Value Functions & Bellman Equations

RL Fundamentals

In week 3 we learn about Value Functions and Bellman Equations, which are the key technology behind all the algorithms we will learn. We learn the definition of policies and value functions, as well as Bellman equations.
Coursera
notes
rl
reinforcement learning
Value Functions
Bellman Equations
Optimality
Optimal Policies
Optimal Value Functions
Author

Oren Bochman

Published

Wednesday, May 4, 2022

rl algorithms

rl algorithms

Decision theory is the branch of Mathematics dealing with the analysis of decisions by a single agent. Game theory is the branch of Mathematics dealing with the analysis of decisions by multiple agents. The introduction of a second agent makes the problem more complex and introduces the notion of strategic behavior. Decision theory is in many ways a simplification of game theory. In (Silver 2015), Dave Silver responded to a question that a simple way of viewing MARL is that each agents are an independent decision maker.

Once the problem is formulated as an MDP, finding the optimal policy is more efficient when using value functions.

This week, we learn the definition of policies and value functions, as well as Bellman equations, which are the key technology behind all the algorithms we will learn.

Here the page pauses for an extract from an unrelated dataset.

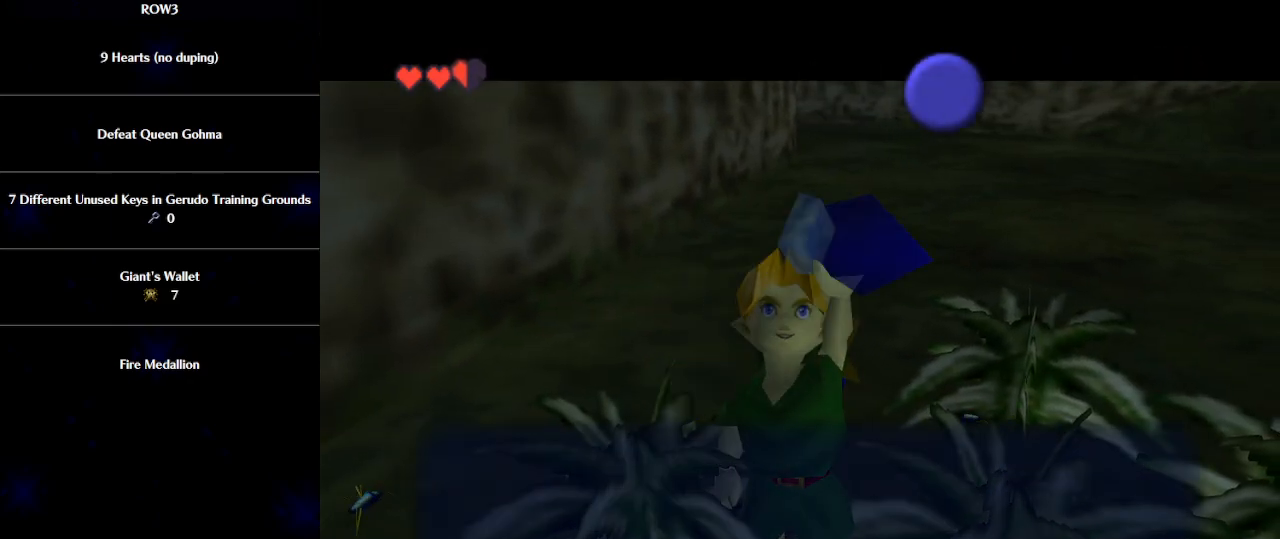
{"buttons": ["B"], "left_stick": "down-right", "events": [[33, "B", "up"], [83, "B", "down"], [150, "B", "up"], [217, "B", "down"], [267, "B", "up"], [333, "B", "down"], [400, "B", "up"], [467, "B", "down"]]}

For someone with a background in game theory, the concept of a policy \pi is not new in game theory, we call this a strategy and it is a mapping from states to actions. i.e. an assignment of some action to each state representing the best action that an agent should take in that state.

A second familiar concept is the value function. In game theory, we call this the payoff for an action. The payoffs are typically assigned to the terminal states of the game and can be backpropagated to non-terminal states using the laws of probability. Here we are interested in the expected value of the rewards that an agent can expect to receive when following a policy \pi from a given state s.

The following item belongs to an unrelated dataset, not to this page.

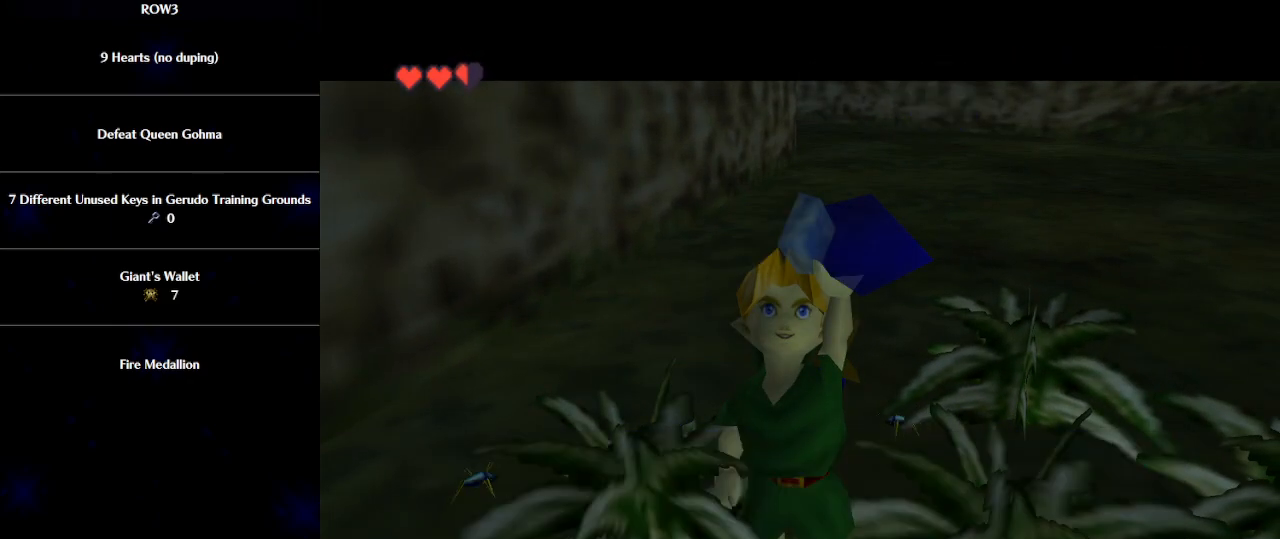
{"buttons": [], "left_stick": "right", "events": [[17, "B", "up"], [117, "B", "down"], [150, "B", "up"], [250, "B", "down"], [283, "B", "up"], [333, "B", "down"], [400, "B", "up"], [400, "left_stick", "right"]]}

I found the Policy and values functions somewhat families due to some background in game theory and markov processes.

I found the Bellman equations more of a challenge. I think the main issue is the unfamiliarity with the notation which make the material look like gibberish. However, the more I made myself more familiar with the notation, I came to see that these equations express a rather simple idea.

We describe a MDP as a linear process in time. However, it is really a tree of possible actions. What the Bellman equations express is that if we want to estimate the value v_\pi(s) of a state or more specifically the value of an action q_\pi(s,a) what we do is consider the immediate rewards and then we have have a copy of pretty much the same tree. As we move forward in time we will end up making ever smaller (discounted) corrections to our best assessment.

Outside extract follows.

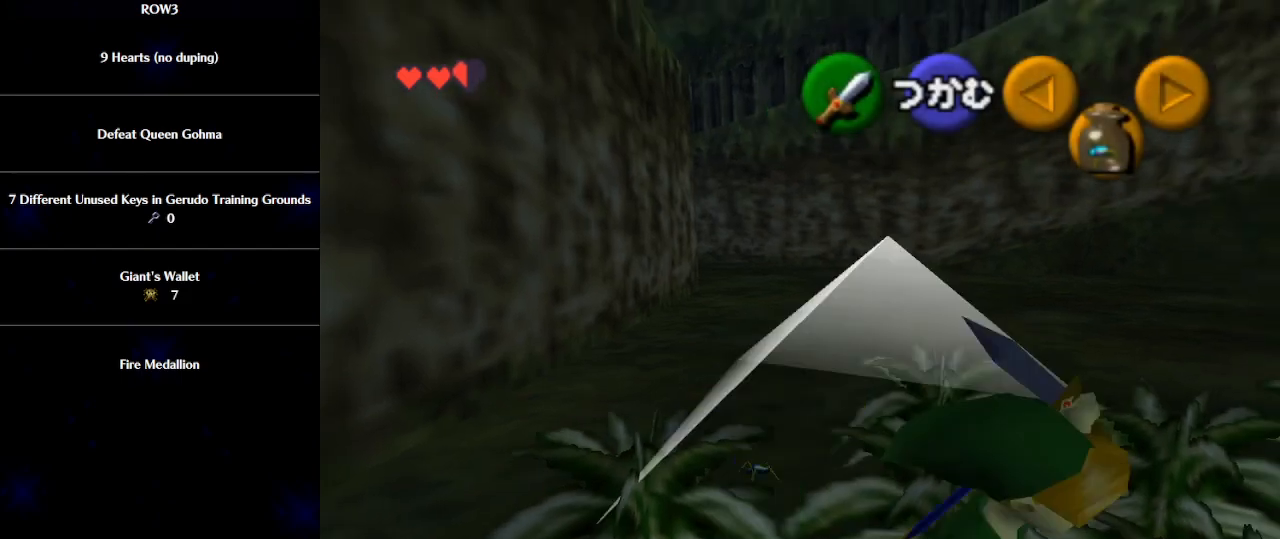
{"buttons": [], "left_stick": "center", "events": [[233, "left_stick", "up-right"], [300, "B", "down"], [400, "B", "up"], [400, "left_stick", "center"]]}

Lesson 1: Policies and Value Functions

Learning Objectives
Figure 1: Backup diagram for the V(s) - state value function
Figure 2: Backup diagram for the Q(a,s) action value function

Policy Definition

  • A policy \pi is a distribution over actions for each possible state.
  • It is denoted by \pi(a|s), which is the probability of taking action a in state s under policy \pi.

Stochastic vs Deterministic Policies

  • A policy can be deterministic or stochastic.
  • A deterministic policy is a policy that selects a single action in each state.
    • For example, the greedy policy selects the action with the highest value
  • A stochastic policy is a policy that selects actions with some probability that can be conditioned on the state.
    • For example the uniform policy selects each action with equal probability.

Value Functions

  • We generally want to evaluate the value of each state or better yet the value of each action in each state before we create the policy. To do this we define two types of value functions:

State-value functions V_\pi

The state-value function v_{\pi}(s) is the expected return when starting in state s and following policy \pi thereafter.

v_\pi(s) \dot = \mathbb{E_\pi}[G_t|S_t = s] \quad \text{for policy} \quad \pi \qquad \tag{1}

Action-value functions Q_\pi

The action-value function q_{\pi}(s,a) is the expected return when starting in state s, taking action a, and following policy \pi thereafter.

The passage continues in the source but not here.